MAP Protocol recently suffered a catastrophic security breach that resulted in the minting of one quadrillion MAPO toknes. The exploit, which targeted the Butter Bridge, caused the token's value to crash from $0.003 to $0.0001 almost instantly.

The 96% plunge to $0.0001

The sudden inflation of the MAPO supply has left the market in a state of total panic. Following the exploit, the token's price collapsed from $0.003 to a mere $0.0001, representing a 96% loss in value. This crash was driven by the minting of 1 quadrillion tokens, a figure that is nearly 5 million times larger than the protocol's original 208 million supply.

As the report indicates, the sheer volume of these new tokens effectively neutralized the token's market utility. The attacker successfully sent these minted assets to a new externally owned account (EOA), further complicating any immediate recovery efforts.

A Solidity-layer exploit via the Butter Bridge

The vulnerability was not a simple matter of a stolen private key; rather, it was a fundamental failure at the Solidity contract layer. According to the security firm Blockaid, the attacker initiated the breach by submitting a legitimate oracle multisig signed message.

The attacker then deployed a malicious contract to a specific address and resent a manipulated retry message. Because this manipulated message maintained the same hash structure as a valid one, the Butter Bridge was tricked into validating the transaction.

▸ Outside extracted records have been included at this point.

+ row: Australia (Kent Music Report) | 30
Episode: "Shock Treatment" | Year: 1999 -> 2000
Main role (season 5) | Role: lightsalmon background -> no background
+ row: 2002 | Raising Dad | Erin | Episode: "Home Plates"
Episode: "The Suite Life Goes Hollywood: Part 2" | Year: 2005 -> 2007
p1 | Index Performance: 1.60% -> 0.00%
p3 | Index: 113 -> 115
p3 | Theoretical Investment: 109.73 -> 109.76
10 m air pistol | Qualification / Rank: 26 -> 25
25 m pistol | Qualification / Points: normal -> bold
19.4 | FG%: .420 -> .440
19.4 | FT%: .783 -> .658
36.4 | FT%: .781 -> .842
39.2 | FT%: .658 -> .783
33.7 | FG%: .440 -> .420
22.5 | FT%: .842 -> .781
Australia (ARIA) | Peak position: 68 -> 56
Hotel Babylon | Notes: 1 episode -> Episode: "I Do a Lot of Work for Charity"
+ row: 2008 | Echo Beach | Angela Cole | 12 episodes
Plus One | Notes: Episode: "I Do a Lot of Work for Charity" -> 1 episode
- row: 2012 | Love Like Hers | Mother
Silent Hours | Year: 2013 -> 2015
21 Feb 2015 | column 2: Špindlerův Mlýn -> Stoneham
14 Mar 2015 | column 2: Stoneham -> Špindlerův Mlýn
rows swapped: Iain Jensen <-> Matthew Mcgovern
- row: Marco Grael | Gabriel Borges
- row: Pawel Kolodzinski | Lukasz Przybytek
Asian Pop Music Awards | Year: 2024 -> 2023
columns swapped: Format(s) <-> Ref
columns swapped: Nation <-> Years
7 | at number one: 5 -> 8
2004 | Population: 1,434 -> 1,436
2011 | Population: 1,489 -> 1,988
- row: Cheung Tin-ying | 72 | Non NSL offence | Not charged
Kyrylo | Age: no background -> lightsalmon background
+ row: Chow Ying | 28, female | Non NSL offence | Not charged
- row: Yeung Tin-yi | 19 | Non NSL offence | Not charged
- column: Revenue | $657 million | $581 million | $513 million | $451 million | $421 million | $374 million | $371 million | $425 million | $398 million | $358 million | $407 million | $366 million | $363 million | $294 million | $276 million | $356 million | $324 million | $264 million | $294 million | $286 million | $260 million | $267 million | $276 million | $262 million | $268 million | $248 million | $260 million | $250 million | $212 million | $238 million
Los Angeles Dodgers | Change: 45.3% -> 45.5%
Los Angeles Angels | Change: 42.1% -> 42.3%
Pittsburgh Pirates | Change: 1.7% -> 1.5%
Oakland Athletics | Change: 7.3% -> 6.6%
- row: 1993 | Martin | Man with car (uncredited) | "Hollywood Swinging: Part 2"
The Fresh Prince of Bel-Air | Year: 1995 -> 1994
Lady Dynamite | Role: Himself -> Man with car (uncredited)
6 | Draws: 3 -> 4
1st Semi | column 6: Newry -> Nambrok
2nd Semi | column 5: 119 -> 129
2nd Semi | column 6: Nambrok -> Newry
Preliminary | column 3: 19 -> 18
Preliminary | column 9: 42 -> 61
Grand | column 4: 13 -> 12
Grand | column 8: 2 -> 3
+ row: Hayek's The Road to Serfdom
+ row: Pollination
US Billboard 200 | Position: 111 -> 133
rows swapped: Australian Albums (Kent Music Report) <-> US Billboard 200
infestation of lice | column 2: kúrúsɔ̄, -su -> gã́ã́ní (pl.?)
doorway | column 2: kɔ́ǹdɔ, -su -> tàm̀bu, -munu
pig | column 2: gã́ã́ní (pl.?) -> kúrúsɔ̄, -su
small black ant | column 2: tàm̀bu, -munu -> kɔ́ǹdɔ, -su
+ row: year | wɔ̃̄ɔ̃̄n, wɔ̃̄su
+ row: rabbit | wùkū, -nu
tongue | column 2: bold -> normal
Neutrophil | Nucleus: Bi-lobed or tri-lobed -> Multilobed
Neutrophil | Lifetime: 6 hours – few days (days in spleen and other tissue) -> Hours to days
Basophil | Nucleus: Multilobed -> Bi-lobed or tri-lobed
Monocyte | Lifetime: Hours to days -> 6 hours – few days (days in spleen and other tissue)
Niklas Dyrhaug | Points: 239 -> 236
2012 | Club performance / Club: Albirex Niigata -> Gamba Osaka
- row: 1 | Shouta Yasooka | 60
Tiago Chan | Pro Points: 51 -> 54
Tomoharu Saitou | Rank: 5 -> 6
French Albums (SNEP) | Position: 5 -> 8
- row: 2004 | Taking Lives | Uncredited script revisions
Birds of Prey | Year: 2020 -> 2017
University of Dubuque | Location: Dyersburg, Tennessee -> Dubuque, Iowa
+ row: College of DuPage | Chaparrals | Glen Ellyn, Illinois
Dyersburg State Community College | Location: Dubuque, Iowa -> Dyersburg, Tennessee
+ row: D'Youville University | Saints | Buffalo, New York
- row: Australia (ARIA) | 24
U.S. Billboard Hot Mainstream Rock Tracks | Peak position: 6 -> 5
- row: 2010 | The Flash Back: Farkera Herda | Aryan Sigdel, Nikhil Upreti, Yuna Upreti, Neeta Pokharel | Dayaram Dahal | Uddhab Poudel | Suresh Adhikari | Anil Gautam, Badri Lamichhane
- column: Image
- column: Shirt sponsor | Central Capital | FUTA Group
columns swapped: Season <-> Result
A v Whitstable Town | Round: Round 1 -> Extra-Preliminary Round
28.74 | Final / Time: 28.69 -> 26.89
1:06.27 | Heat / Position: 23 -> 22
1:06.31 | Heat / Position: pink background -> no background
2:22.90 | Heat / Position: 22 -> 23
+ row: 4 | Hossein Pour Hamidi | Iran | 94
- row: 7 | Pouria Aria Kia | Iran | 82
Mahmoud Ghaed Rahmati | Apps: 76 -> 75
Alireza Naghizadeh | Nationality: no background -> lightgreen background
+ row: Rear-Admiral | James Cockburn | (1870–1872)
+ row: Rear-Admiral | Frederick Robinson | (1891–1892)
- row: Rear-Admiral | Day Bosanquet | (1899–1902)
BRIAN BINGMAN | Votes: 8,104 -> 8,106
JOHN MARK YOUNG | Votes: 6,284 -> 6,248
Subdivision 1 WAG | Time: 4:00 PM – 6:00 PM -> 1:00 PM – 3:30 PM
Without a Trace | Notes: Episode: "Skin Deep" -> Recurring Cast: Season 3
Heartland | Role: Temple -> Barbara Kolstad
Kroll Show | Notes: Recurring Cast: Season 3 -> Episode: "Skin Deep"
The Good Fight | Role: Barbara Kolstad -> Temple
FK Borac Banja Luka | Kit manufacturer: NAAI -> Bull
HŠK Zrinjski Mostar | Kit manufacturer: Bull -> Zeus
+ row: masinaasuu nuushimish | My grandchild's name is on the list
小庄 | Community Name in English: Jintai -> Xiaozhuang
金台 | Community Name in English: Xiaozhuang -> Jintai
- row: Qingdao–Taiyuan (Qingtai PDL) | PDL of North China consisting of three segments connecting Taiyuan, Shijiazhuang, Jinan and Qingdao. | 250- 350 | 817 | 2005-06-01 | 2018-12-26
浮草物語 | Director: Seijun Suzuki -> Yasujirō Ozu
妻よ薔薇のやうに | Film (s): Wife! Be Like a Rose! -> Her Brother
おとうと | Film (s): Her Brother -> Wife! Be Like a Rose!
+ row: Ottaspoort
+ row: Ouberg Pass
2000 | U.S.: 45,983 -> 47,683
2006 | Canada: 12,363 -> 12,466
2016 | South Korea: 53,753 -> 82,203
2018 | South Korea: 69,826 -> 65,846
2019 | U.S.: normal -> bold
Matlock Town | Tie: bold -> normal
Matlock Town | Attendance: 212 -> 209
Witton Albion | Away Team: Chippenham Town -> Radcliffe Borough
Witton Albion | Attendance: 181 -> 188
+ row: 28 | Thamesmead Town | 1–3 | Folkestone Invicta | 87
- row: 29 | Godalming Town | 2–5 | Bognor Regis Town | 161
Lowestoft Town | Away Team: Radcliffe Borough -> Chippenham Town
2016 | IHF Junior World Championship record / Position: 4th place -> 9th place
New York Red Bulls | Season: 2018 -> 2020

This technical loophole allowed the attacker to bypass standard security checks and trigger the massive minting event.

A pattern of 18 DeFi breaches including THORChain

This incident is not an isolated event but part of a broader, more dangerous trend within the decentralized finance sector. The MAP Protocol exploit comes during a particularly volatile month where at least 18 different DeFi and blockchain protocols have been compromised, as reported by the source.

The vulnerability of cross-chain bridges, like the Butter Bridge, continues to be a primary target for malicious actors. This month has already seen significant hits to major players such as THORChain and RetoSwap, highlighting a systemic weakness in how different blockchain ecosystems interact.

The mystery of the trillion-token EOA

While MAP Protocol has moved to pause mainnet operations and prepare for a migration to a new contract address, several critical questions remain. The attacker currently controls close to a trillion tokens, and a billion of those have already been dumped onto the market.

It remains unclear how much of the attacker's trillion-token hoard can be blacklisted or recovered. Furthermore , the protocol has yet to announce the specific timeline or the new contract address for the upcoming migration. The market is also left wondering if the security partners involved can provide any guarantee that the new Solidity contract will be immune to similar hash-structure manipulations.